Emma’s heart leaped. “You mean you’ve had to go often to Xauen because of the paintings?”
“To worry Gabrielo about them, yes. He’s an endearing character but, for him, the ideal time for creative work is always 'manana' - tomorrow, never today. I’ve managed at last to wring them out of him, so he won’t be prepared to find me on his patio again so soon. But, for my trouble, he can put me up for tonight, and I daresay Señora Silves will be able to rustle up a dressing-gown and whatnot for you —” Mark broke off to smile down at Emma. “Happy, my love? What does it feel like to be proposed to on a near-precipice and then to be carried off for the night to a mountain lair?”
(One day, she thought, I’ll tell him how he demolished, without even knowing it, the last mean doubt I had of him!) At peace, she smiled back: “It feels like the nearest to absolute happiness I’ve ever known. Were - were you proposing to me, though?”
“What else? If you’ll marry me, do you imagine I’ll let you escape?”
“If I’ll marry you -! Mark” - she used his name, shyly, for the first time - “why did you never let me guess before?”
“It wasn’t easy. I tried to tell you once that, from my first sight of you, I’d known an almost unbearable need to protect you and care for you, and I hadn’t lacked chances to show it, as you know —”
“No,” she agreed, remembering how often he had been there for her when she had most needed help. But he was continuing: “All the same, I made myself hold back, believing you needed time to recover from Trench. And then, before I thought it was possible, you had forgotten him, you seemed to be welcoming attentions from Galatas. Don’t you remember how you snubbed me, the day the four of us lunched at El Minzah? That was the first time you had met him, and it was before you had even taken up duty at the villa!”
Emma bit her lip. “I knew you couldn’t understand. I had to snub you, as you call it, because you wanted to drive Pilar and me back
there, and she was afraid of what Leonore might think. But I don’t suppose you’ve ever realized how much Pilar’s happiness or wretchedness used to be influenced by what Leonore ‘thought’?”

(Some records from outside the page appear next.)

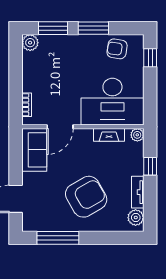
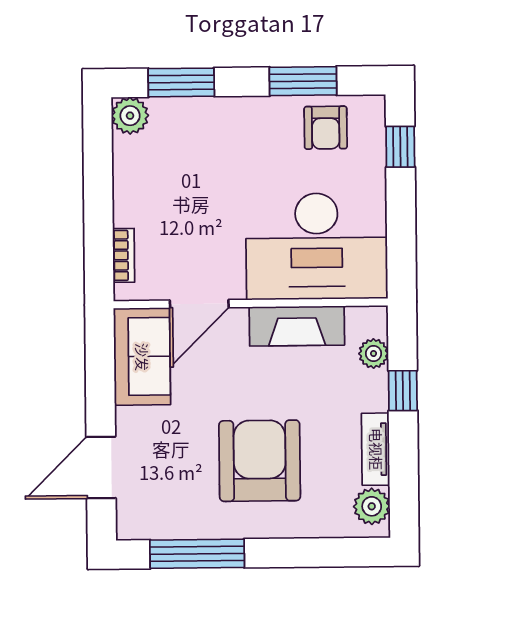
window: (93, 28) -> (303, 81), moved
armchair: (117, 49) -> (326, 128), turned -99
fireplace: (109, 135) -> (297, 326), width x1.37, depth x1.32
plant: (137, 135) -> (374, 353), moved
armchair: (86, 197) -> (260, 461), turned -60

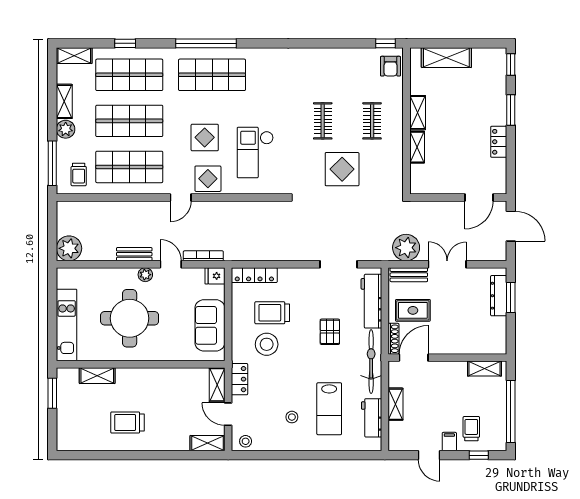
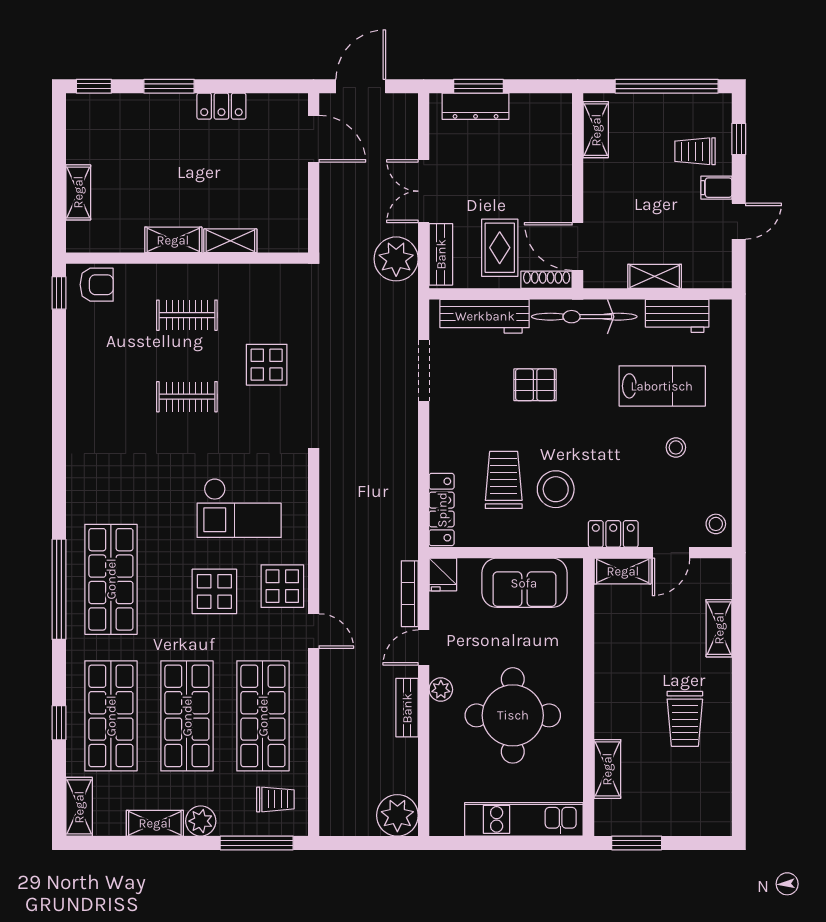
shelving: (446, 58) -> (78, 192), width x0.67, depth x0.75
display table: (342, 169) -> (267, 365), width x0.73, depth x0.73
trolley: (272, 313) -> (504, 480), turned 180
shelving: (208, 443) -> (719, 628), moved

“I can guess, I believe. In fact, at the beginning I saw as much of Leonore as I did, partly for Pilar’s sake. Someone had to protect the child, I felt, and by going pretty often to see Leonore, I could also keep an eye on her. After you came, I could leave Pilar to you, I knew. But then, you see,” Mark smiled wickedly, “I had to frequent the villa as often as before in order to see you!”

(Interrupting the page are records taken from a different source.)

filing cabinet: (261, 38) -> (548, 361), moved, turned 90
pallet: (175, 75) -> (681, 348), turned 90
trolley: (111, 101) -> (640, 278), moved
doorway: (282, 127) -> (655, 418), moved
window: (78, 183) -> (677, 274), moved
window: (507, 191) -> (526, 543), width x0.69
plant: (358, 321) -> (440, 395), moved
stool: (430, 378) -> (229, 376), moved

“But Leonore claimed you were engaged!”
“I’ve told you - before I met you, we were probably at the brink of it. Not for love on either side. That was well understood. But Leonore is decorative, to say the least, and she would never put a social foot wrong, even if she never in her life put a sympathetic one right. And I deluded myself that when a man reaches my age without having loved, the decorative and social qualities must count instead.”

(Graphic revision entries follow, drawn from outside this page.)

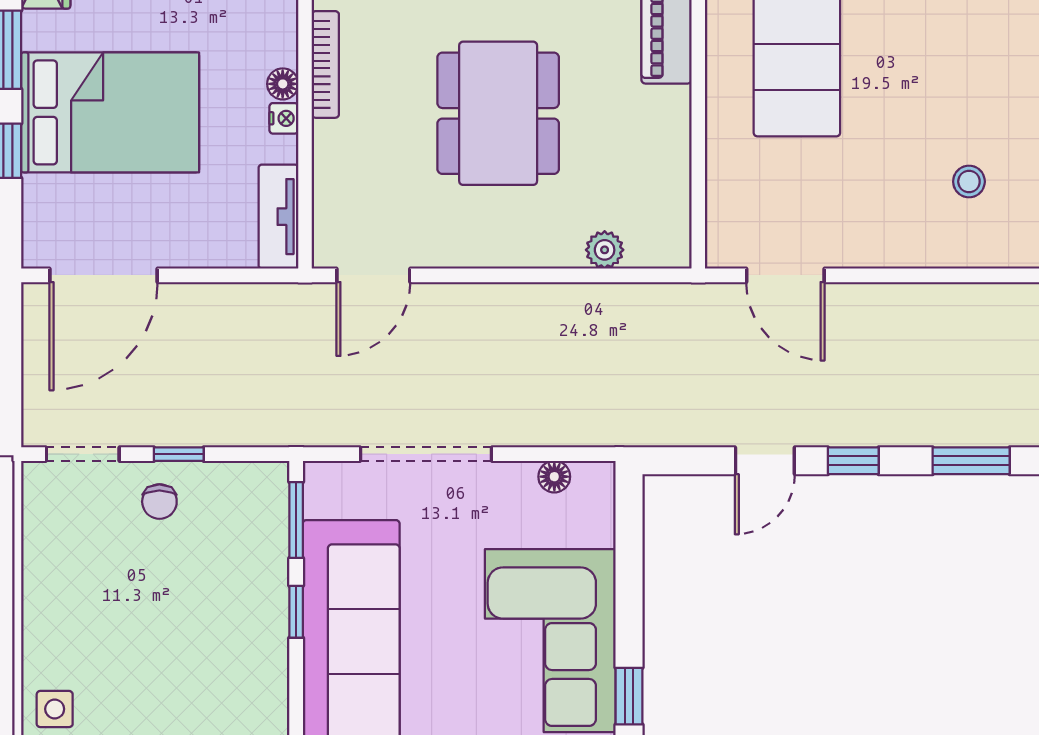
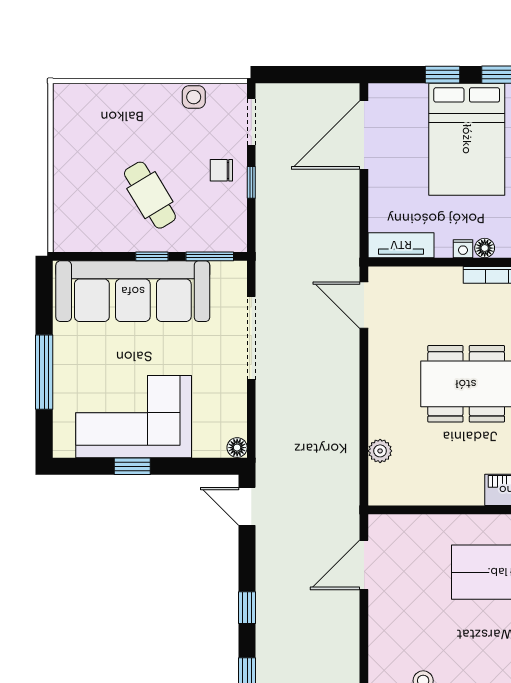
door: (104, 275) -> (364, 135), hinge flipped
door: (765, 461) -> (247, 506), moved
floor lamp: (554, 477) -> (237, 448), moved
cafe table: (199, 615) -> (150, 195), added
window: (629, 696) -> (132, 466), moved
side table: (55, 709) -> (194, 97), moved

“Haven’t you ever loved, Mark?”
“I’ve known since - when was it, a day in July? - that I’d never really loved before, for all the times that I confess I’ve tried! As for Leonore, after a time I knew quite well that she was having to weigh her feeling for Galatas against the value of marriage to me.”
“You knew, then, that it wasn’t only on his side? That she wanted him too?”
“I suspected it. And then it was confirmed for me. I came early to the villa one night to call for Leonore, and while I was waiting on the patio, they were together on the balcony to Leonore’s room
Emma said, breathlessly: “One night, when the levante was blowing? You knew they were there? You’d heard what they said?”
“Enough to underline all I’d suspected - that they were having an affair which Leonore wanted to keep from me. And even if I’d thought of her seriously before that, can you imagine I would have married her after it? But —” he paused, working something out, “how do you know which night it was? The levante was blowing, as a matter of fact.”